Category: Industrial
Album: Strain

Industrial music used to be cool. There was a day when it was an edgy reflection of the dark parts of our society, harsh, unforgiving, defiant, rebellious. It got you excited. It raised your blood pressure. It made you want to kick the shit out of someone. It was music that you could just rock the fuck out to. Even the worst industrial bands still made an emotional connection, tried to get the blood pumping, the mind involved, and an emotional response (usually anger) from the listener.

Today our music is bland pastiche of electronic noise and beats mixed with the trappings of a variety of synthpop or repetitive dance beats run through severe distortion and covered in grainy samples. Gone are the days that music made you feel something, something more than a lukewarm happiness or a general sense of enjoyment. Today’s industrial has left behind the tradition of being the rebellious sister genre of punk and has instead become the sister genre of electroclash, an 80’s throwback genre more interested in dance beats and techno affectations than the roots of what made the music cool.

But some artists try defiantly to stay cool, to give the listener something more than the same clichés and melodramatic pop songs. They are fewer and more far between than ever. And they are considered dinosaurs of the 90’s, music that no one in our community wants. Industrial-rock is for kids and losers and metalheads.

But Flesh Field is bringing it back in a day and age when there is hardly youth in the scene anymore. Their peers are bands that have existed for 10 years or more and they easily stand shoulder-to-shoulder with them while all the other groups from this era churn out a thin gruel of industrial-rock mainly consisting of nu-metal with a sequencer backdrop.

Flesh Field’s Strain brings a cyberpunk sheen back to the genre. Some of the songwriting is not perfect. The male vocals are mixed fairly low and are a bit too deep into the mix for my liking. But all the right things about Strain that work more than make up for the few things that don’t.

This album sees the addition of a female vocalist to the group, something that I usually prefer to avoid. I’ve never liked female vocalists, but Wendy Yanko handles her vocal duties with a gentle touch, keeping it well within the bounds of becoming a metal vocalist or an ethereal goth crooner. Wendy and Ian Ross craft fantastic songs that may not be the catchiest that I’ve ever heard, but deliver with more ingenuity than I’ve seen in years.

Flesh Field favors orchestral samples mixed in with their unabashed electro-rock. I swear that one of the tracks features bits swiped directly from the score of the movie Titus. The mix of styles is very good and the touches of EBM, powernoise, and classical all blend into the rock in a way that suits the listener best.

Don’t be fooled by Metropolis’ name on this CD. This is not an EBM album, no matter what you might be told.

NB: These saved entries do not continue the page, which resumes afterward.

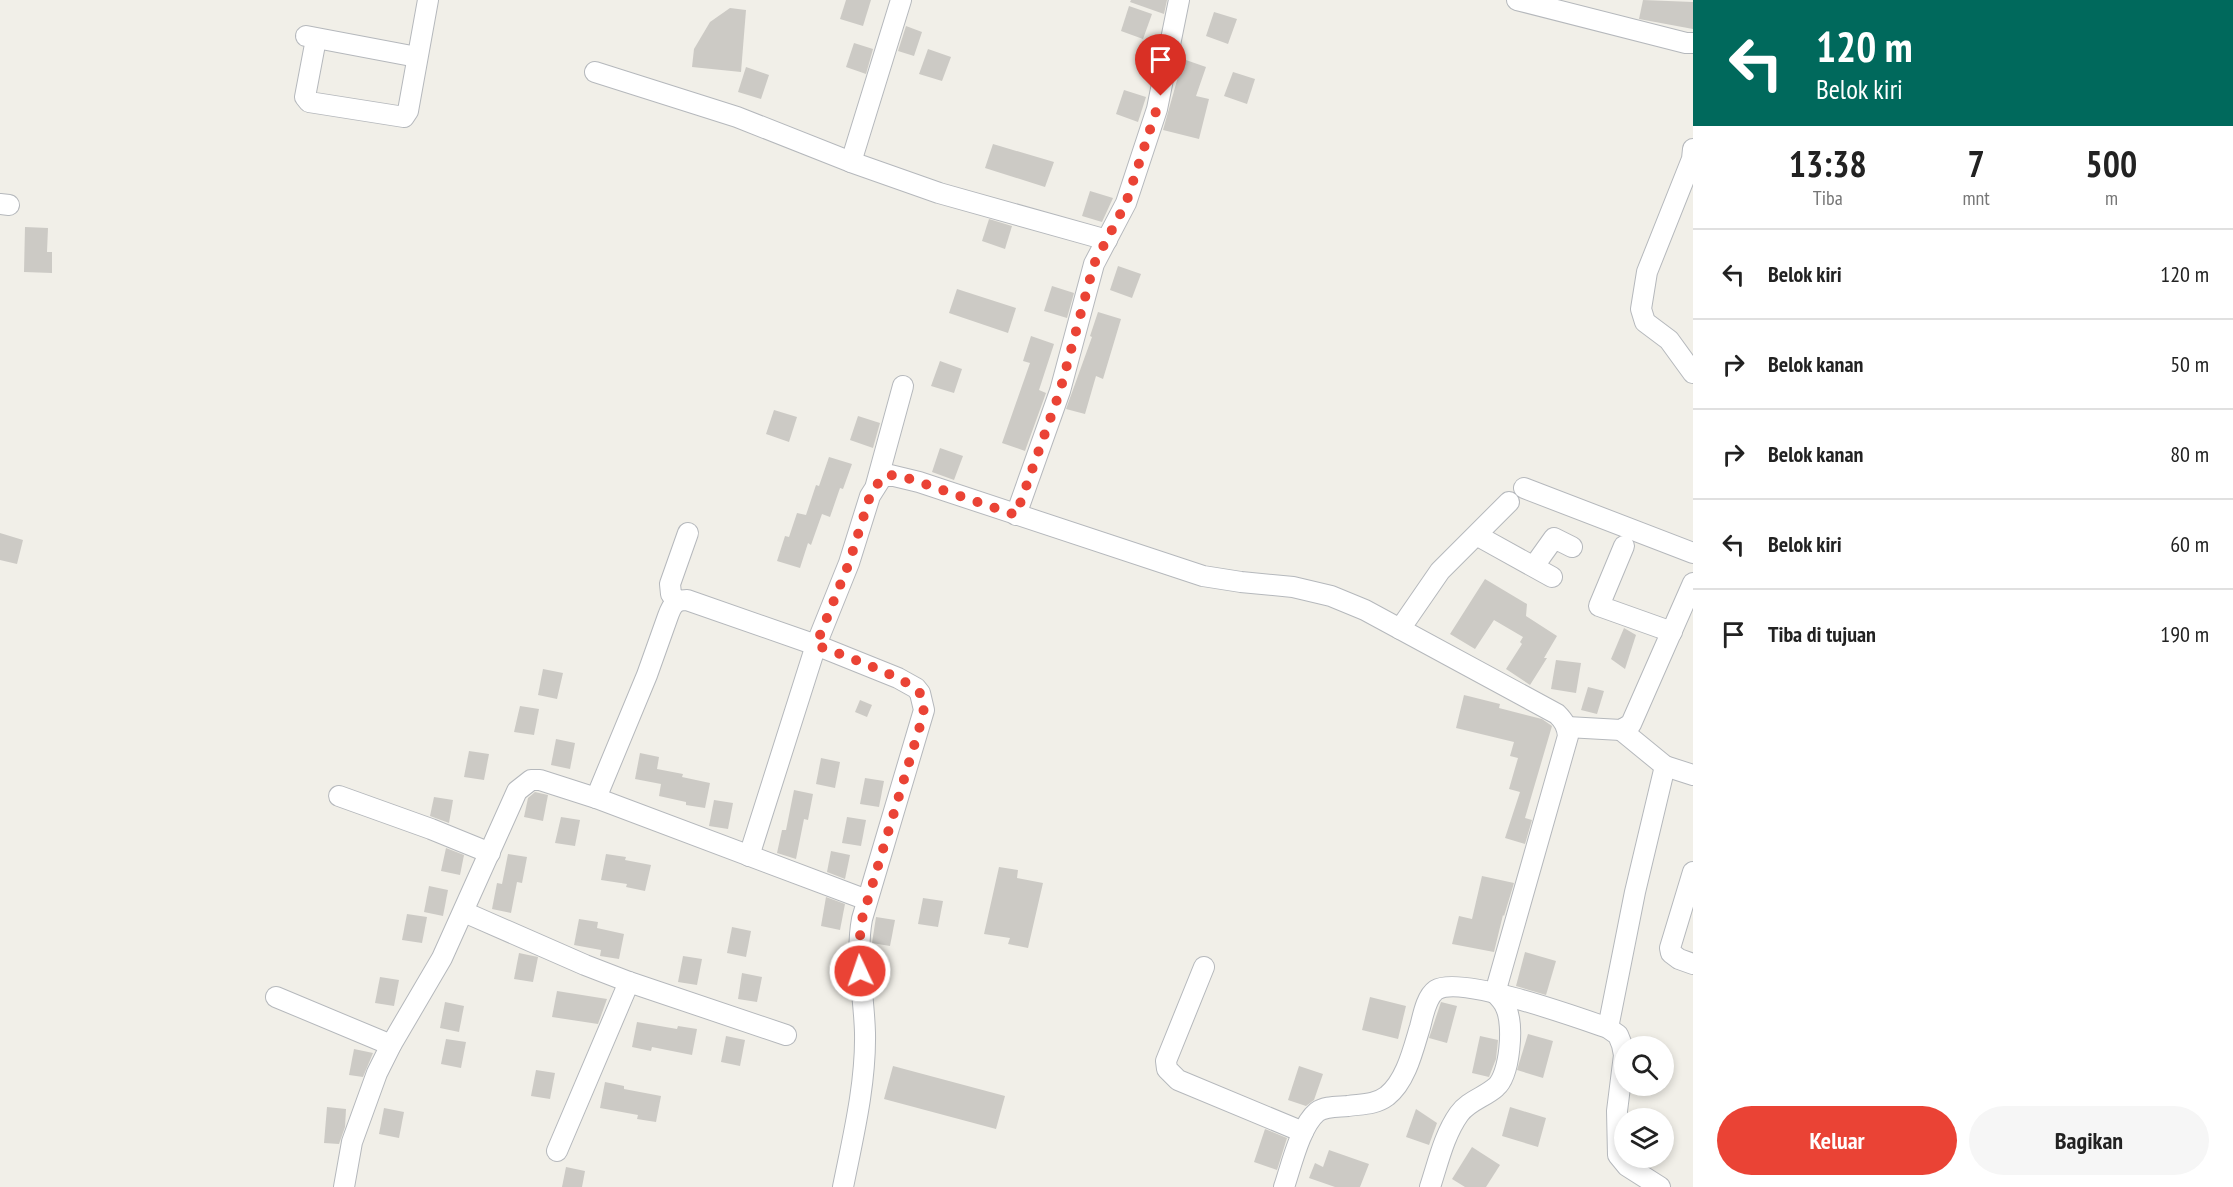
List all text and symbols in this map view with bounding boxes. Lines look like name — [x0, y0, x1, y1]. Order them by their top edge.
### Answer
text: 120 m — [1816, 19, 1913, 74]
icon: left — [1717, 24, 1795, 102]
pin — [1135, 34, 1186, 96]
icon: arrive — [1144, 43, 1177, 76]
text: Belok kiri — [1816, 72, 1903, 106]
text: 13:38 — [1789, 140, 1867, 187]
text: 7 — [1968, 140, 1985, 187]
text: 500 — [2086, 140, 2137, 187]
text: Tiba — [1813, 185, 1843, 211]
text: mnt — [1962, 185, 1990, 211]
text: m — [2105, 185, 2118, 211]
icon: left — [1717, 258, 1750, 291]
text: Belok kiri — [1768, 260, 1842, 288]
text: 120 m — [2160, 260, 2209, 288]
icon: right — [1717, 348, 1750, 381]
text: Belok kanan — [1768, 350, 1863, 378]
text: 50 m — [2170, 350, 2209, 378]
icon: right — [1717, 438, 1750, 471]
text: Belok kanan — [1768, 440, 1863, 468]
text: 80 m — [2170, 440, 2209, 468]
icon: left — [1717, 528, 1750, 561]
text: Belok kiri — [1768, 530, 1842, 558]
text: 60 m — [2170, 530, 2209, 558]
icon: arrive — [1717, 618, 1750, 651]
text: Tiba di tujuan — [1768, 620, 1876, 648]
text: 190 m — [2160, 620, 2209, 648]
position arrow — [828, 939, 892, 1003]
map controls — [1614, 1036, 1674, 1168]
button: search — [1614, 1036, 1674, 1096]
button: Keluar — [1717, 1106, 1957, 1175]
button: Bagikan — [1969, 1106, 2209, 1175]
button: layers — [1614, 1108, 1674, 1168]

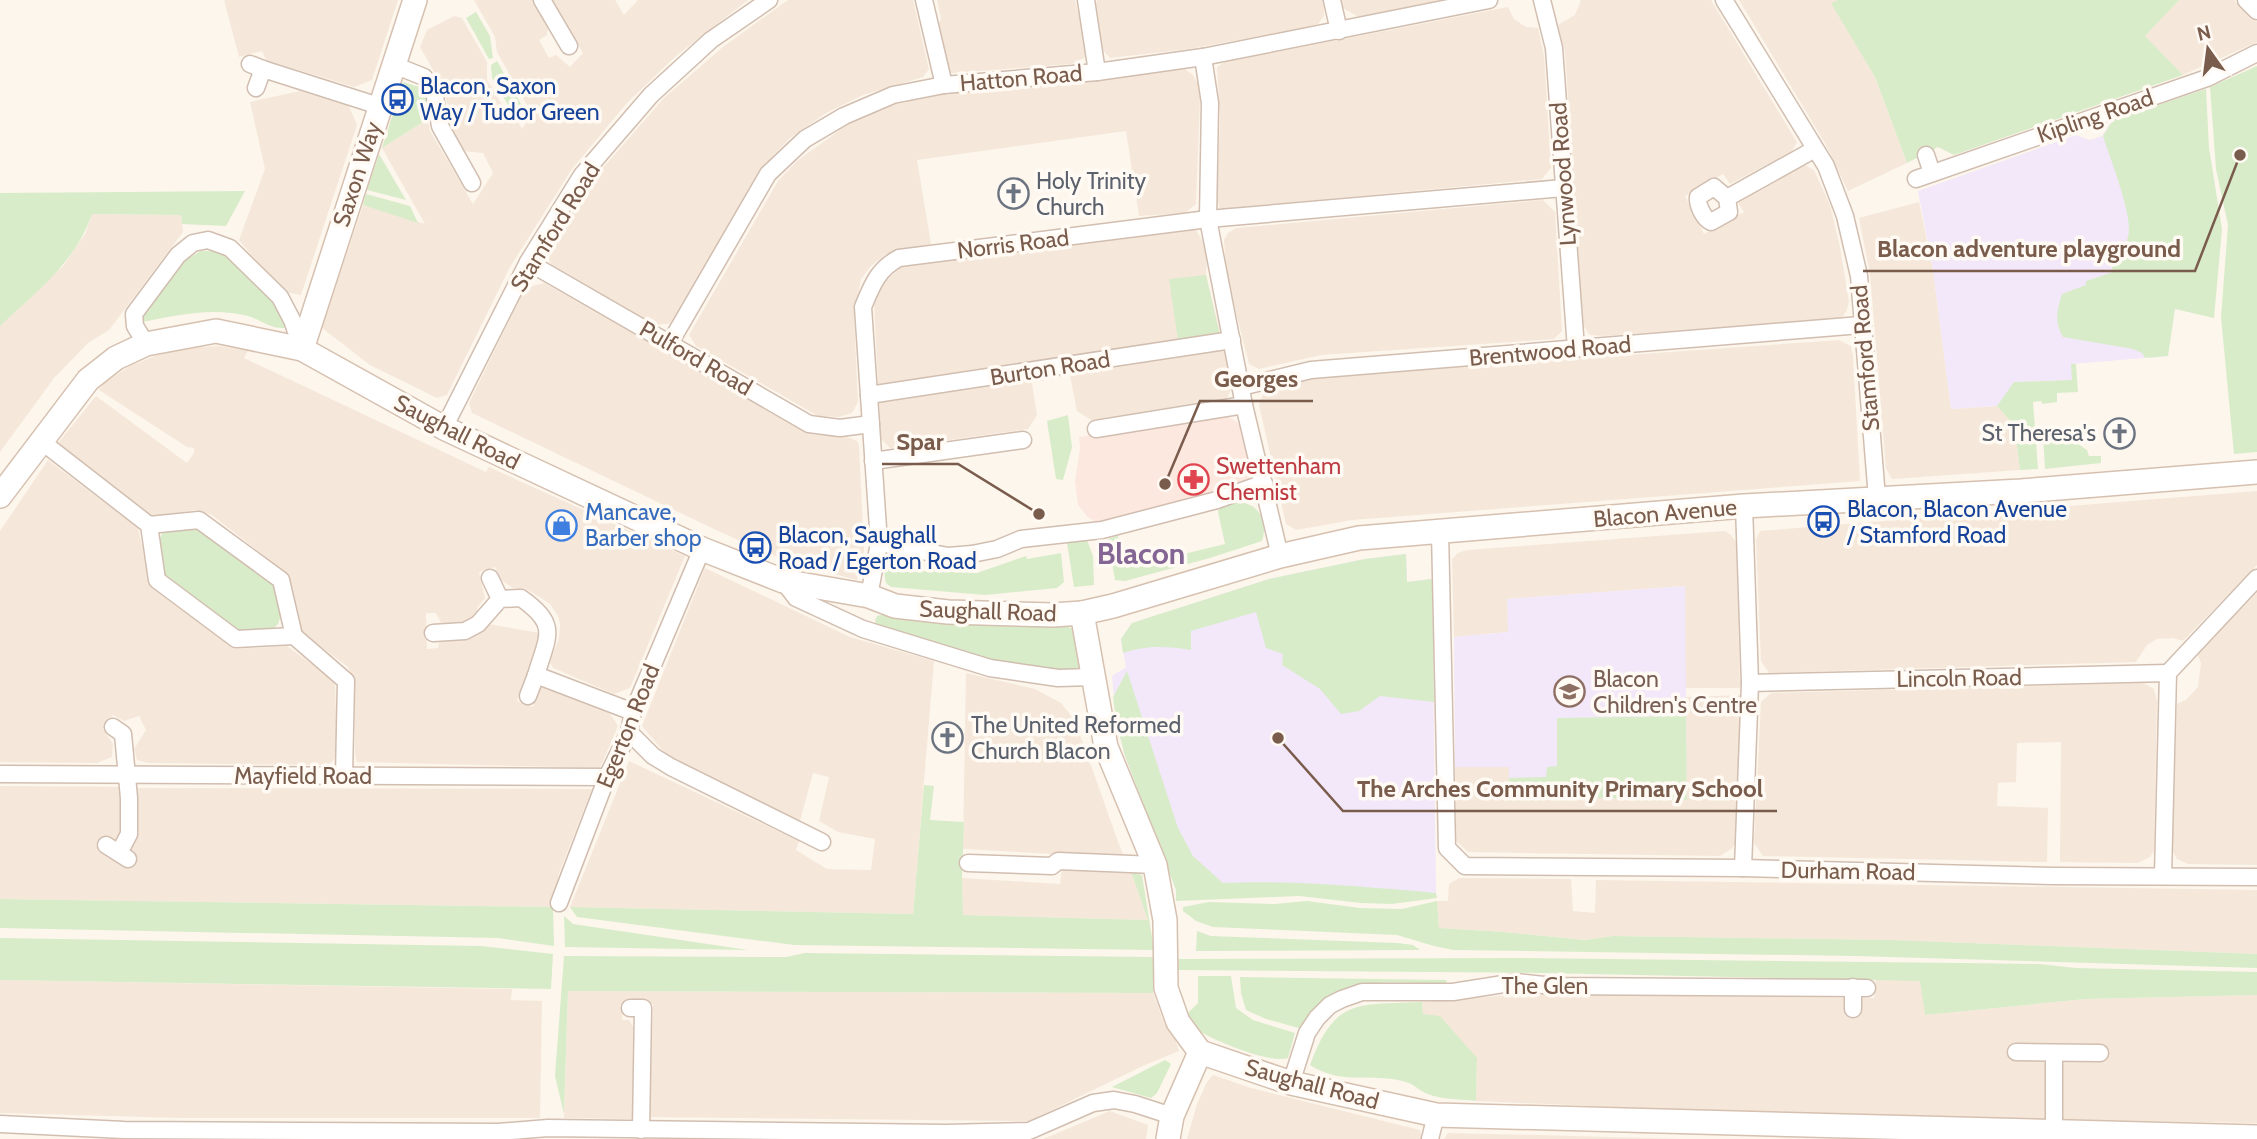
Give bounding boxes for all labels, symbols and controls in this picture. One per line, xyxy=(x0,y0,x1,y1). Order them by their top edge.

The songs are all written like rock anthems, the drums are very organic and aren’t crippled by the hindrance of dance programming, and the guitar stays in the middle region between background instrument and overuse, exactly where it should be. The band finds more of a contemporary in Celldweller, whose music I believe it most closely mimics, than in any of the roster of Metropolis.

If one is inclined to look back fondly on the bygone days of industrial-rock bringing real feelings, passion, and drive to music, then this a CD that warrants your attention, hopefully the first in a new breed of musicians and albums that will bring the coolness back to industrial. If that’s not what you’re looking for, well, I don’t think that there’s any hope left for you.